WHAT TO WORK ON:
A – List every Atlanta sports team named in the sports blog text below.
B – Transcribe the passage of the sports blog text below that begins at the words "4. If my experience" and stops after "to the game.".
C – Go on with the sports blog text below, picking up after its final sentence.

TEXT SEGMENT:
○ ○ ○ ○ ○ ○ ○

Point is, if that's what it would take for Atlanta to turn its reputation around—stadiums and sports bars and message boards full of despondent, entitled assholes (and I think that is what it would take)—then I don't want to see it happen. Rob Parker is merely the latest member of the sports media to chastise Atlanta by rehashing the narrative that being a good sports fan means supporting your team with equal ferver win or lose (instead of behaving rationally by rewarding good management and punishing bad management), and being upset that your neighbor still pulls for the team in whatever city he's from (instead of being proud that he'd rather live in your city than his), and conflating on-field misfortune with real trauma (instead of displaying the emotional maturity of an actual adult).

That's what the sports media wants from you, Atlanta. Don't let them win. They don't deserve it.

1. That's right, Giants fans. Here, click on this one too. Is the agony overwhelming yet?
2. But still the game goes on. The in-bound pass goes to Josh Smith and he surveys the court, looking for an opening, but in that place inside him where there should be strength and hunger and aggression there is only the unshakable feeling that nobody gives a shit—that on this court, in this city, there is no difference between winning and losing—and so he puts up a 28-footer that misses everything.
3. To the extent that there's an actual problem with Atlanta sports fans, I suppose it would be the attendance, but even there it's hardly a crisis. Sure, there's room for improvement across the board, but the Braves and Falcons are in the top half of their leagues, and the Hawks aren't terribly far off. Only the Thrashers truly suffered from poor attendance, and they were a last-place team in a sport nobody cared about—I'm shocked they lasted as long as they did.
4. If my experience is any indication, Parker isn't being hyperbolic with the "are the Falcons playing today?" stuff. And he was wise to put the Falcons there instead of the Hawks—people are generally aware of the Falcons, whereas ill-informed curiosity would be a whole new level of prominence for the Hawks. In 2008 a friend and I went to an Atlanta bar to watch Game 6 against the Celtics—it was the Hawks' first playoff series in almost a decade, and merely by making it competitive they were wildly exceeding expectations. With about a minute left and the outcome still very much in doubt, a dozen people at a nearby table brought out a cake and launched into "Happy Birthday", completely oblivious to the game.
    (My other memory from that night is that after the broadcast ended a Cheers rerun came on, and nobody in the bar cared enough to change the channel. Imagine if this was Boston and the show was The Dukes of Hazzard—Waylon wouldn't make it to "never meanin' no harm" before something violent happened to the TV.)

Wednesday, December 21, 2011

The New Favre

I'm still holding on to shred of hope for another Brett Favre comeback. In fact, as long as he never throws another pass for the Falcons, I'm all in favor of Brett Favre continuing to retire and un-retire every year until he's dead. Is that an unpopular opinion? I'm guessing so, but I don't care. I like watching him play football, and, more importantly, when he's in the public spotlight there is a veritable planetary system of silliness and hyperbole in constant orbit around him, and I find every bit of it delightful. It's the same reason I like cable news and living in Florida.

○ ○ ○ ○ ○ ○ ○

COLLECTED DATA:
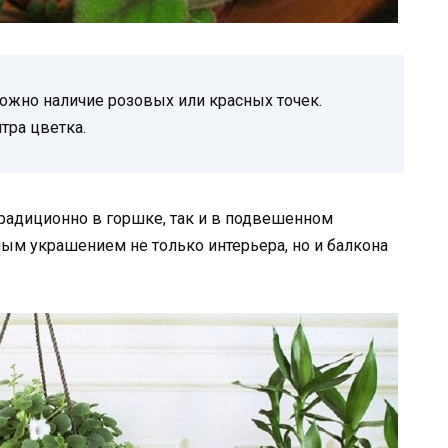
ожно наличие розовых или красных точек.
тра цветка.
радиционно в горшке, так и в подвешенном
ным украшением не только интерьера, но и балкона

○ ○ ○ ○ ○ ○ ○

EXPECTED OUTPUTS:
A – Braves, Falcons, Hawks, Thrashers

B –
4. If my experience is any indication, Parker isn't being hyperbolic with the "are the Falcons playing today?" stuff. And he was wise to put the Falcons there instead of the Hawks—people are generally aware of the Falcons, whereas ill-informed curiosity would be a whole new level of prominence for the Hawks. In 2008 a friend and I went to an Atlanta bar to watch Game 6 against the Celtics—it was the Hawks' first playoff series in almost a decade, and merely by making it competitive they were wildly exceeding expectations. With about a minute left and the outcome still very much in doubt, a dozen people at a nearby table brought out a cake and launched into "Happy Birthday", completely oblivious to the game.

C –
But it's been a full year since the last time Favre took the Favre as a professional Favre,[1] and the chances of another un-retirement (which would be number five, by my count) grow slimmer each day. Someone needed to fill the void, and holy crap, did someone ever do just that, and then some.

To declare so early in his career that Tim Tebow is the new Favre would be an overreaction of Favrian proportions, so I think we should go ahead and do it. The variety and sheer mass of the nonsense drawn in by Tebow's gravitational field is greater than Favre can even dream of (and clearly Favre does dream of such things). There's the small mountain of "what if Tebow were Muslim?" commentary.[2] The actually-kind-of-plausible theory that the Broncos made Tebow their starter as part of a Major League-esque scheme to lose on purpose. This. And on and on. But my personal favorite so far is an article by Townhall.com's Katie Kieffer, titled "Tebow Sacks Socialism":
Tebow has All-American character. He espouses capitalistic values that are foundational to America: Competitiveness, ownership, responsibility, hard work, optimism, faith and persistence.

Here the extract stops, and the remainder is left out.